09/07/27 04:31:21 ldl+AB1T
「風呂、入って行くか?」
それはいきなりな申し出だった。発言の主は月映巴。そして言われたのは鈴川小梅だ。
「は、い?」
ちょっと戸惑う。
男子がすなる野球なる代物。必要な人数が揃い、その練習を始めて幾日目だったか。
放課後。
練習を終え、野球道具を所定の場所に片付けていた、おかっぱ髪に赤味の残る頬が幼く可愛らしい少女、小梅。
女学生らしい袴姿の彼女は、唐突な台詞に返事を困らせた。
その傍らに立つ、すらりと背が高く細身で美形な、やや長い流れるようなショートヘアの少女が、巴だ。
「風呂だよ。ふーろー」
そう言いつつセーラー服(これがまた似合っている)の巴は、自分よりもずっと小柄な小梅に右腕でヘッドロックをかませる。
周りの皆はと言うと、道具を片付けたり軽くお喋りしたり、自分の役目を終えた者は早々に戻っていたり。てんでばらばらだ。
まだ、ちいむ、としての結束は弱い様に見受けられた。
そんな中、巴は左の拳で軽く小梅のおかっぱ頭をぐりぐり。
「あー、かーいーなー(愛)」
「はうう、い、痛いってか、こそばゆいです…」
じゃれあう、いやじゃれているのは片方だけか。ともかくそんな姿を、グローブ片手にじっと睨むものが居た。
巴の双子の妹、静だ。
こちらは小梅と同じく、いかにも大正の女学生と言う袴姿を見事に着こなし、練習後にもかかわらず衣装には塵一つ付いていない。

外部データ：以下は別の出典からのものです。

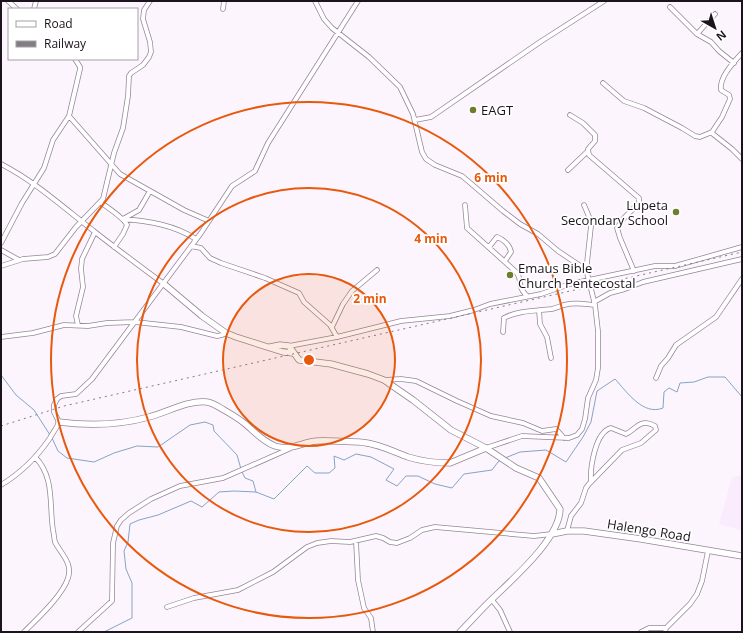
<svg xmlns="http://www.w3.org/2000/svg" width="743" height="633" font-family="'Open Sans',sans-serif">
  <rect width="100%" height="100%" fill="#fcf5fe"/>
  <path fill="#faebfd" d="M742,475V529L740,530L719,524L732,477Z"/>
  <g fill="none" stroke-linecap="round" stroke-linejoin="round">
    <path stroke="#87a3c2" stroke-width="1" d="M1,375L16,395L34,410L50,435
      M52,438L58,451L67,458L94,462L114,453L137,446L158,447L190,425L205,422L213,425L214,431L237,455L241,469
      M505,458L520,452L546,450L566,462L583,437L591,422L597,391L615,379C627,392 643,416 663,408L664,392L669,388L677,392L680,383L694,382L708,377H725L742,397
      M242,472L245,478L253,481L256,492
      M104,632L132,618V583L126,569L124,551L128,542L130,524L139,520L158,515L191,501L202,507L219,492L234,491L256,492L274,499L307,466L315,473H329L335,468L334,456L344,460L356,454L371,457L394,469L386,480L397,486L406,476H418L435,484L452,488L464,474L492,470L498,462L501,460"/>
    <g stroke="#96859a" stroke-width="5.5">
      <path id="street" d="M8,1L17,9
        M315,1L324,19L332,28L369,57L400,87L413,114L422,152L426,159L435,165L462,176L468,181L503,211L520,224L538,234L558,251L582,267L587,273L595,305L598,331V368L596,380L588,398L585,419L582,429L577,435L569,438L522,436L486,448
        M670,7L697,34L711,42L719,51L734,63
        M34,9L36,1
        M223,9L224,1
        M697,34L715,14
        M742,53C734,62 719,77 721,90L729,95L730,99L722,117L712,132L713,134L732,149L742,159
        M603,83L624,101L644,108L682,128L695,136L700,137L712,132
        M570,115L583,123L595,135V141L588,149L589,155L639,198V203L623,219L617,228L620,238L634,271
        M69,116L120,174L184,210L209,221
        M415,120L431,117L540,42L604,1
        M1,164C36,182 64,208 95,232C118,250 141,267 164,284
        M568,170L588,151
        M100,202C108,208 123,217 127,225L123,234L114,247
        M465,205L467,228L515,271C522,278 518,280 521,287C522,291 525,294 527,296
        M584,205L590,219L591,226L586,272
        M123,219C149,221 174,225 196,239
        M123,219L139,210L150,191
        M1,243L22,203L44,168L53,140L69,116L80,69V67L75,59
        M191,246L201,248L210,258L221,263L265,278L299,293L304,302L330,325L337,337
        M489,247L497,237C503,239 510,245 511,252L505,261
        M1,250L19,260
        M1,266L23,259L48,257L55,254L76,227L103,199L114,153L123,128L128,96L129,76L131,73L143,65L149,57L151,52L150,42L143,19L144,10L150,1
        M594,302L610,293L625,289L643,282L742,259
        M539,310L540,324L547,337L551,358
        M78,325L76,316L83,287L81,269L82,259L95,232
        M332,327L343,304L352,291L377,270
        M503,332L504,318C519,310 536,311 552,309C557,308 560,306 564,305C575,302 584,304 595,305
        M1,337L33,333L64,325L88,326L107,323L135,322L181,327L217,336L222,335L226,333
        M289,346L337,337L401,321L450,316L474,310L490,304L541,294L570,284L655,266H675L742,247
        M656,378L661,366L668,358L676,345L716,317L742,279
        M384,380L401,379L416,381L457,401L491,416L523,423L542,431L556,429L564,438
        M1,485C21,473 37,457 50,438C53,432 57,428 59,422L54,412V405L57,399L61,396L76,394L92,379L201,233L232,186L255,171L268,143L358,1
        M567,531L571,516L581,503L586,488L589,484L622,450L641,443L656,430L655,426C641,417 635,430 626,434L611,428C595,432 590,468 591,482
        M356,541L358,580L364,608L371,618L373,632
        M492,600L500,610L510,632
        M167,607L194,598L238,590L273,572L307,547L317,543L331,541L350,542L376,536L383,538L390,542L397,543L410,538L422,530L435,527L534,536L552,534
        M24,632C37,619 63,595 68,578C73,563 61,554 55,542C54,538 54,534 53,530C49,505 55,477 35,457
        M78,632L112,601L113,543L117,526L121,520L129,513L151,499L180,486L223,478L289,449
        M641,632L649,628H666
        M665,632L666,628L690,604L697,594L702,581L708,551"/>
    </g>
    <g stroke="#96859a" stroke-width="7">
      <path id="secondary" d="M164,284L202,316L226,333L236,337L283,352L293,353
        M270,347L280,345L289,346L299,360L331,364L368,374L384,380L413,400L451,430L486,448L516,468L539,478L560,509C560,540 507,584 486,605C477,614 469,623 460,632
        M59,422C89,426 120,425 149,417C168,412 188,400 207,402C213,403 219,407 224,410C231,414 238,418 244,423C254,431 262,441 275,446C291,451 302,442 317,441C330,440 345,442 359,442C376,443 392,451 408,457C421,461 436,463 450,463L486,448
        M552,534L567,531H584L641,539L742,556"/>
    </g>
    <use href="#street" stroke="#fff" stroke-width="4"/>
    <use href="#secondary" stroke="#fff" stroke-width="5.5"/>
    <path stroke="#837c84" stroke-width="1" stroke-dasharray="2 4" stroke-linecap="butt" d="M1,426L64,406L742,252"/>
  </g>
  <circle cx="309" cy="360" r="86" fill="#e8590c" fill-opacity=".12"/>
  <g fill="none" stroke="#e8590c" stroke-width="2">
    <circle cx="309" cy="360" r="86"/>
    <circle cx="309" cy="360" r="172"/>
    <circle cx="309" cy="360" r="258"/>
  </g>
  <g fill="#6e7d2b" stroke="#fff" stroke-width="1.5">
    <circle cx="473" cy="110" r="4"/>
    <circle cx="676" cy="212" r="4"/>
    <circle cx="510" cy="275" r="4"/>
  </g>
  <g text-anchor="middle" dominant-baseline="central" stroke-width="3.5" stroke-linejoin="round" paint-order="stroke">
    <g font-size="13" fill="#1b141c" stroke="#fff" text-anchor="start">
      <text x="481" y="110">EAGT</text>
      <text x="668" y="205" text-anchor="end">Lupeta<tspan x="668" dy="15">Secondary School</tspan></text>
      <text x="518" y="268">Emaus Bible<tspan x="518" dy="15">Church Pentecostal</tspan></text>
    </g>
    <g font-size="13" fill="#1b141c" stroke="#fff">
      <text transform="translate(649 530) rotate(9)">Halengo Road</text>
    </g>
  </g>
  <circle cx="309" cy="360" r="6" fill="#e8590c" stroke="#fff" stroke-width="2"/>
  <g font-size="12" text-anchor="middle" font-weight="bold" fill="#e8590c" stroke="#fff" stroke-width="3.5" stroke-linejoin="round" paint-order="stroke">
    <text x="491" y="182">6 min</text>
    <text x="431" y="243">4 min</text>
    <text x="370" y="303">2 min</text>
  </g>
  <rect width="743" height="633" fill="none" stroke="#1b141c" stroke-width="4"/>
  <rect x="8" y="8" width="130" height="52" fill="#ffffff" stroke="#a4a1a4"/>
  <rect x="16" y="21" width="20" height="6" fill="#ffffff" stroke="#a4a1a4"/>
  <text x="44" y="28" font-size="12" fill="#1b141c">Road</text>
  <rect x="16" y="41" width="20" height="6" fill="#837c84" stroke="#a4a1a4"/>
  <text x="44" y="48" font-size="12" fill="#1b141c">Railway</text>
  <g transform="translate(715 28) rotate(141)" stroke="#ffffff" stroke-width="3" paint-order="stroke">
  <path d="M0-3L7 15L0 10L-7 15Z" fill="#1b141c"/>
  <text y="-6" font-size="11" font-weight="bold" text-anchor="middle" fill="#1b141c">N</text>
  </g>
</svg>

それだけ立居振舞いが見事、というコトだろう。艶のある長い黒髪を襟足より下辺りで結い、白蛇の(失礼)如くじとりと見つめている。
対して小梅は、割りと小汚く… あ、いや、埃っぽくなってしまっていた。
だからか。
「風呂。入っていきなよ。そのまま帰るよりさっぱりしていいよ? お店の手伝いもあるんだろ。だからささっと、さ」
「でも、お風呂なんて」
「あるんだなこれが。寮ーに」
そう言い、巴は悪戯っぽく笑った。夕映えが、その整った横顔を美しく照らしていた。